The 1940 Democratic National Convention
The 1940 Democratic Convention posed a dilemma for sitting President Franklin Roosevelt--he had already served two terms, the precedent set by George Washington, but the country was on the brink of joining in World War II and needed a strong leader. The possibility of a third term was present, but many were opposed to it on principle. Chicago mayor Ed Kelly, friend and ally of Roosevelt, wanted the president to run for a third term, but Roosevelt remained noncommittal, irritating many party leaders. The convention lacked direction.
Roosevelt did not want to campaign actively for the nomination; he wanted to be nominated spontaneously and with unanimous support. He sent a memo to the convention stating that he did not desire to be nominated, that delegates could nominate whomever they pleased. As this memo was being read, an amplified voice broke in shouting "No! No! No! We want Roosevelt!" Mayor Kelly had wired an electrician's room in the stadium basement with a microphone tapped to the public address system. The voice belonged to Thomas D. Garry, Chicago's superintendent of sewers. The convention went into an uproar and Roosevelt won the nomination with 946 votes.

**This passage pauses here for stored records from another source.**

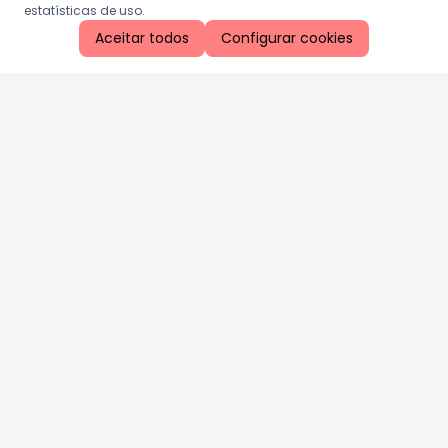
estatísticas de uso.
Aceitar todos
Configurar cookies
Aproveite as nossas promoções!
Cadastre seu e-mail e receba ofertas exclusivas.
QUERO RECEBER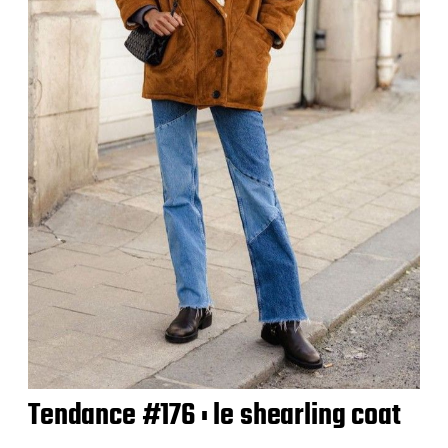
Tendance #176 : le shearling coat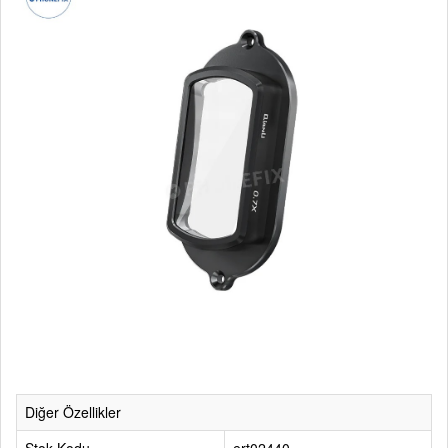
Diğer Özellikler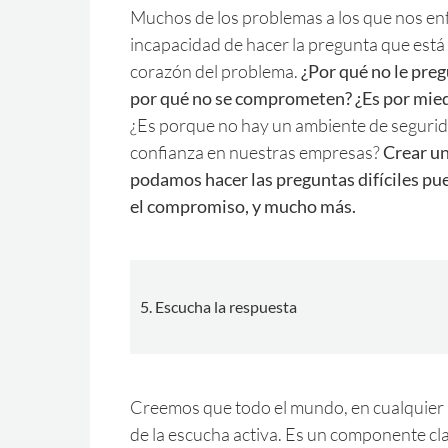
Muchos de los problemas a los que nos en
incapacidad de hacer la pregunta que está
corazón del problema.
¿Por qué no le pre
por qué no se comprometen? ¿Es por miedo
¿Es porque no hay un ambiente de segurid
confianza en nuestras empresas?
Crear un
podamos hacer las preguntas difíciles pu
el compromiso, y mucho más.
5. Escucha la respuesta
Creemos que todo el mundo, en cualquier pa
de la escucha activa. Es un componente cl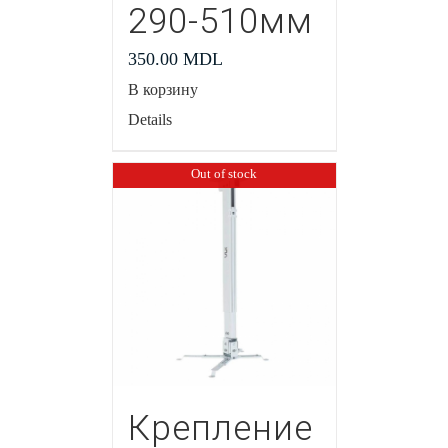
290-510мм
350.00
MDL
В корзину
Details
Out of stock
Крепление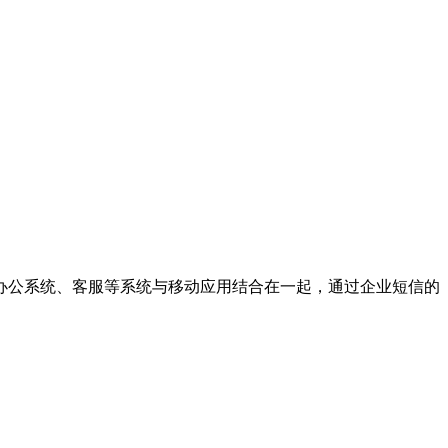
办公系统、客服等系统与移动应用结合在一起，通过企业短信的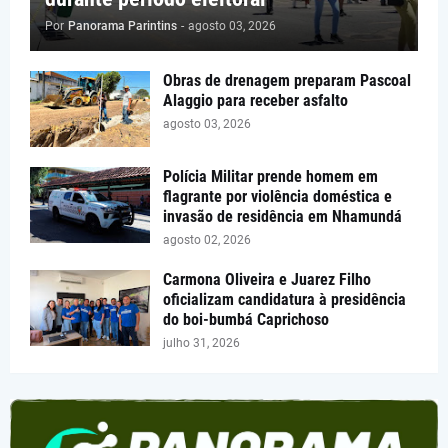
Por
Panorama Parintins
-
agosto 03, 2026
Obras de drenagem preparam Pascoal
Alaggio para receber asfalto
agosto 03, 2026
Polícia Militar prende homem em
flagrante por violência doméstica e
invasão de residência em Nhamundá
agosto 02, 2026
Carmona Oliveira e Juarez Filho
oficializam candidatura à presidência
do boi-bumbá Caprichoso
julho 31, 2026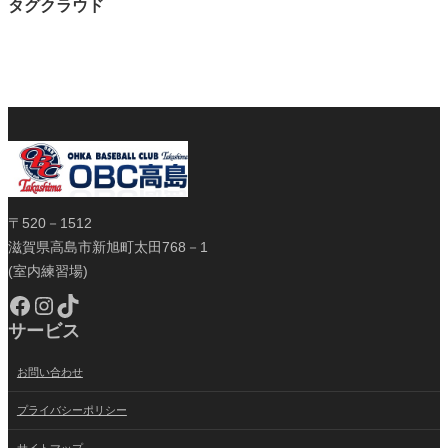
タグクラウド
〒520－1512
滋賀県高島市新旭町太田768－1
(室内練習場)
Facebook
Instagram
TikTok
サービス
お問い合わせ
プライバシーポリシー
サイトマップ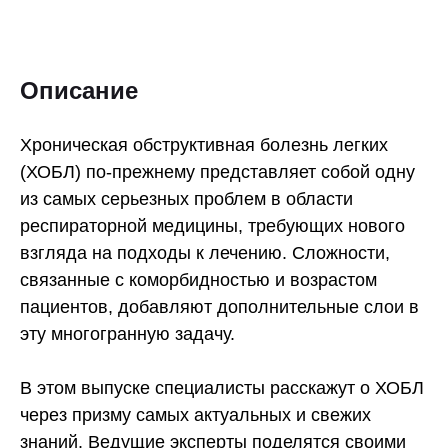
Описание
Хроническая обструктивная болезнь легких
(ХОБЛ) по-прежнему представляет собой одну
из самых серьезных проблем в области
респираторной медицины, требующих нового
взгляда на подходы к лечению. Сложности,
связанные с коморбидностью и возрастом
пациентов, добавляют дополнительные слои в
эту многогранную задачу.
В этом выпуске специалисты расскажут о ХОБЛ
через призму самых актуальных и свежих
знаний. Ведущие эксперты поделятся своими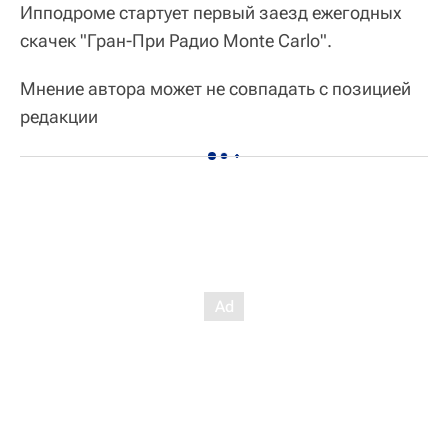
Ипподроме стартует первый заезд ежегодных
скачек "Гран-При Радио Monte Carlo".
Мнение автора может не совпадать с позицией
редакции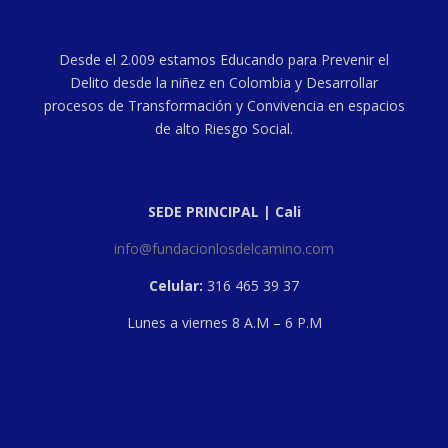
Desde el 2.009 estamos Educando para Prevenir el
Delito desde la niñez en Colombia y Desarrollar
procesos de Transformación y Convivencia en espacios
de alto Riesgo Social.
SEDE PRINCIPAL | Cali
info@fundacionlosdelcamino.com
Celular:
316 465 39 37
Lunes a viernes 8 A.M – 6 P.M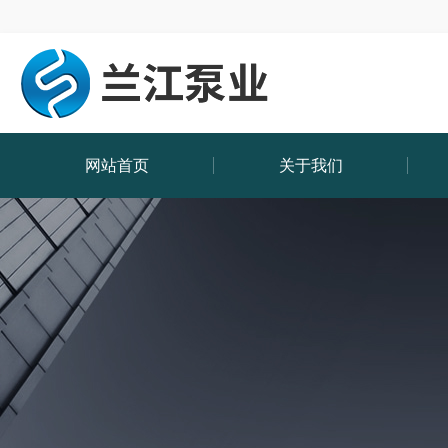
网站首页
关于我们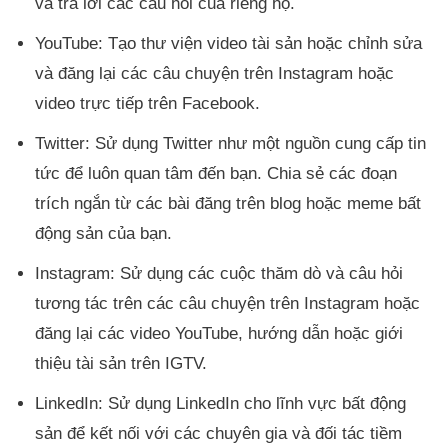
và trả lời các câu hỏi của riêng họ.
YouTube: Tạo thư viện video tài sản hoặc chỉnh sửa
và đăng lại các câu chuyện trên Instagram hoặc
video trực tiếp trên Facebook.
Twitter: Sử dụng Twitter như một nguồn cung cấp tin
tức để luôn quan tâm đến bạn. Chia sẻ các đoạn
trích ngắn từ các bài đăng trên blog hoặc meme bất
động sản của bạn.
Instagram: Sử dụng các cuộc thăm dò và câu hỏi
tương tác trên các câu chuyện trên Instagram hoặc
đăng lại các video YouTube, hướng dẫn hoặc giới
thiệu tài sản trên IGTV.
LinkedIn: Sử dụng LinkedIn cho lĩnh vực bất động
sản để kết nối với các chuyên gia và đối tác tiềm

Roosevelt's choice for vice president was not very well supported, however. He picked Henry A. Wallace, a former Republican from Iowa who was considered aloof and idealistic by many. Roosevelt decided to resign if his choice wasn't honored and sent his wife, Eleanor, to rally the delegates. She spoke to the convention, urging Democrats to support their leader in trying times, and Wallace was voted in.
On November 5, 1940, Roosevelt defeated Republican Wendell Willkie and became America's first third-term president.